In a recent conversation about the Snowden case, a friend opined that NSA surveillance was justified by the threat of nuclear terrorism.  Should we neglect such measures now and, say, Chicago were leveled by a nuclear weapon, the resulting backlash would be a loss of civil liberties far greater than anything we currently face.  In any case, she said, analyzing the metadata of our phone calls and so forth is no cause for worry so long as it is conducted by a government "responsive to the will of the people."

Leaving aside to what extent a government is "responsive to the will of the people" when it conducts surveillance in secret, that phrase, the will of the people, becomes more chilling the more I think of it.  The will of the people, the will of the people.  If only the people weren't so damn willful.   

Think for a moment of all the consequences to those who at one time or another have run afoul of the will of the people: Bridget Bishop hanged for being a witch on the evidence, among other things, that she wore odd costumes not in keeping with Puritan propriety; Marie Equi arrested and sentenced to three years for making a speech opposing America's involvement in World War I.  The speech occurred one month after the armistice with Germany; James Wakasa shot by an army private for attempted escape - he was standing within five feet inside the fence of his internment camp. Wakasa's offense was being a Japanese American after the bombing of Pearl Harbor.  The private was court-martialed but found "not guilty;" Ring Lardner, a humorist and script writer, sentenced to a year in prison and fined $1000 for refusing to testify to the House Un-American Activities Committee about his Communist Sympathies.  Blacklisted thereafter, he moved to England and found work writing under various pseudonyms; in 1958 Richard and Mildred Loving arrested in their bedroom for violating Virginia's anti-miscegenation law.  Their sentence was suspended by a judge on provision they leave Virginia and not return for 25 years.  

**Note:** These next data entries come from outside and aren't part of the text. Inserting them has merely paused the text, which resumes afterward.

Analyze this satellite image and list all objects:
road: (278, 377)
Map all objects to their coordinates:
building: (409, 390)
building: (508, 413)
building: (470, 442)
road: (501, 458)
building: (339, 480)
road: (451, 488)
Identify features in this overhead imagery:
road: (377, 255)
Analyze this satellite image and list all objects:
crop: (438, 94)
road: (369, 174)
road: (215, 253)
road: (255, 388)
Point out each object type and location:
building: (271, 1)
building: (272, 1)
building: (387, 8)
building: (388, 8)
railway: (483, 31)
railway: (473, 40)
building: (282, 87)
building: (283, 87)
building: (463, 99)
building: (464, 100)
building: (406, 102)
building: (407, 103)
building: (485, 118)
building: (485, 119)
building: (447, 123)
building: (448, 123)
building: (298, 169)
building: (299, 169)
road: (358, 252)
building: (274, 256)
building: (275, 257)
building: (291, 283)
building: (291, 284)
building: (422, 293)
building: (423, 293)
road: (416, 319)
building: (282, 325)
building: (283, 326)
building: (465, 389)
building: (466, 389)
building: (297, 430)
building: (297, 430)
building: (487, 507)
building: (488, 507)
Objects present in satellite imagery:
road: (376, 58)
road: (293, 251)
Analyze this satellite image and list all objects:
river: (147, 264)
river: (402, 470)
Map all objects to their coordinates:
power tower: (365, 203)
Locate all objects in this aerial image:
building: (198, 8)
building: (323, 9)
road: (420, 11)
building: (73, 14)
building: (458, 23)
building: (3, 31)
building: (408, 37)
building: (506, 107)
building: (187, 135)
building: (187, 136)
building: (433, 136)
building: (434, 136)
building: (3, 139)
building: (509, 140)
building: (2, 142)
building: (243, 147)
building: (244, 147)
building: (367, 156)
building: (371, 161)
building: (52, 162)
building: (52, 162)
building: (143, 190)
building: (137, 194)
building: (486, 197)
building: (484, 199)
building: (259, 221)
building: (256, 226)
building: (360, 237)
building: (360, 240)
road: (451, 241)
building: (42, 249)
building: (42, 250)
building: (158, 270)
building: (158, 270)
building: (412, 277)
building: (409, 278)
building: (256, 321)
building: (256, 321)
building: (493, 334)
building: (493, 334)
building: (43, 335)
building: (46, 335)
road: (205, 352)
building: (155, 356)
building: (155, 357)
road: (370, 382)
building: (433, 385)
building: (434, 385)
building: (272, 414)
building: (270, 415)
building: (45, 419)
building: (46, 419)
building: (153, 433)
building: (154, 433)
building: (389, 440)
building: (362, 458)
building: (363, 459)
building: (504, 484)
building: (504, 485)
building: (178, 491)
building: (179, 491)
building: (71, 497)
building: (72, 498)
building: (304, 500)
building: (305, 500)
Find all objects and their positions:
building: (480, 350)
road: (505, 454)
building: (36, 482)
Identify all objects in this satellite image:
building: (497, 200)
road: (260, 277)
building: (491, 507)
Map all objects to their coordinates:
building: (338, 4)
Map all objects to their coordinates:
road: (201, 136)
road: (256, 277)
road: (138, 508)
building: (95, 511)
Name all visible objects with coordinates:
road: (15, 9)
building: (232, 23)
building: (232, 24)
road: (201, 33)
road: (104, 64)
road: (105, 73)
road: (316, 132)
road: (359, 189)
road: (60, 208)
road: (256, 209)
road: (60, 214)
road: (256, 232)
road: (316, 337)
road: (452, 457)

Each of these cases was the act of duly appointed or elected government agents and agencies acting in response to the people's will.  There is no telling how many others have suffered under the collective weight of the people's will, lives and careers ruined for being gay, for holding unconventional religious  or political views, or being of the wrong ethnicity.  As I write this, Paula Deen's career is on the line because she admitted in a deposition to having once used "the N-word" in a private conversation.  Her plea should sound a note of caution to us all, saying if there were anyone who'd never said something they'd regretted and wished to take back to "please take a stone and throw it at me as hard at my head so it kills me. "

The will of the people, the will of the people.  Dear Lord, is there anything more tyrannical, fickle, and unpredictable than the will of the people?  Is there any specter more frightening than a government allowed to do anything that the people will?

Do not mistake, I love my fellow humans.  Like Linus of the old Peanuts cartoon, I love mankind; it's only people I can't stand.